Latin American Corporate Counsel Association – GC sets up construction focused firm in Brazil

After almost 20 years in-house, Marcelo Marchetti has returned to private practice to start up his own firm Toledo, Marchetti, Oliveira e Vatari Advogados. He tells LACCA about how his long experience in the construction industry helps him better understand his client’s needs.

 

Marcelo Marchetti left Japanese engineering and construction company Toyo Engineering, where he served as general counsel for its two Brazilian subsidiaries Toyo Setal and Estaleiro do Brasil, to set up his own infrastructure and construction focused firm alongside three other partners.

 

Over the last two years, Marchetti had led the legal department of both Toyo Setal and Estaleiro do Brasil, which was the result of a joint venture between Toyo Engineering and Brazilian engineering company SOG – Óleo e Gás. Toyo Setal specialises in oil and gas onshore projects, such as refineries and industrial plants, while Estaleiro do Brasil focuses on offshore projects like floating production storage and offloading. Marchetti led a small team of three, which focused on corporate, contracts and routine legal advisory, while it outsourced most litigation work, including tax, labour, criminal and arbitration.

 

The move results from his desire to continue practising law while also being able to act as an entrepreneur taking on work with different companies and industries. During his many years in-house in Brazil, including 12 years at Brazilian construction company Camargo Corrêa from 2004 to 2016 and five years at energy and infrastructure company WorleyParsons, Marchetti felt increasingly like a businessman rather than a legal advisor, while also feeling that as a legal guardian of the company he remained outside of the business’s core. “I figured I could combine the best of both worlds [in my new role]: my experience as a lawyer, my skills in management from over 18 years in-house, with the knowledge gained from my MBA,” he explains.

 

Together with Leonardo Toledo, an old friend from Marchetti’s time as an in-house lawyer at Camargo Corrêa, and two other partners Roberto Oliveira and Luis Claudio Yukio Vatari, they decided to set up the new firm.

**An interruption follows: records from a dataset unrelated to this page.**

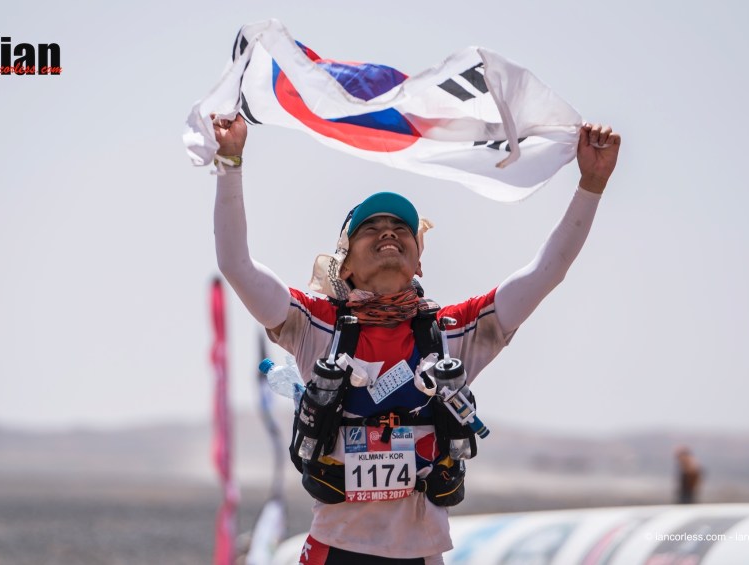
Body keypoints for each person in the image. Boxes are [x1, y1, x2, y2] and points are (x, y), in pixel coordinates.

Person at [212, 114, 620, 565]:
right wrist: (230, 161)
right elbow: (236, 265)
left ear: (418, 262)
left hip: (424, 555)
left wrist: (591, 185)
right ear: (345, 266)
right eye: (371, 228)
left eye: (401, 228)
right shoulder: (315, 325)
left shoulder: (453, 330)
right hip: (332, 550)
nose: (388, 232)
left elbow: (546, 272)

Toledo will be responsible for projects, construction contracts and arbitration at the firm, while Oliveira and Vatari will oversee corporate and tax work respectively. Rather than being a boutique law firm, focusing on one or two practice areas, Marchetti calls it an “integrated boutique” specialising on the infrastructure and construction industry with services across various practice areas, including both transactional and non-transactional work. “I focus on construction contracts, claim management and compliance,” says Marchetti. “We are currently four partners, but more will join so we can comprehensively serve the industry,” he adds.

 

Marchetti is confident that his legal experience in-house and in-depth knowledge of the infrastructure and construction sector will serve him and his colleagues well in the new firm. “I have been within the same industry since I graduated from law school,” Marchetti explains, adding that the construction industry comes with very specific technical complexities, requiring law firms with a good understanding of the sector. “My experience will help bridge this gap, by speaking our clients’ language and a deep understanding of the industry’s problems,” he says. “We want to be close to the engineers, but also be able to provide high-quality legal services,” Marchetti adds.

 

While Marchetti is confident that his time in-house has given him a unique perspective into needs and priorities of clients, in the meantime, he points out that that much work remains to establish the firm and build a client network. “Our current focus is to organise a strong team with highly qualified lawyers and to create a modern corporate governance,” he explains. Other priorities for the next months will be to build strategic partnerships with key industrial players and legal institutions linked to the industry, including Brazil’s construction law institute, Instituto Brasileiro de Direito da Construção (IBDiC), and Brazil’s arbitration committee, Comitê Brasileiro de Arbitragem (CBAR).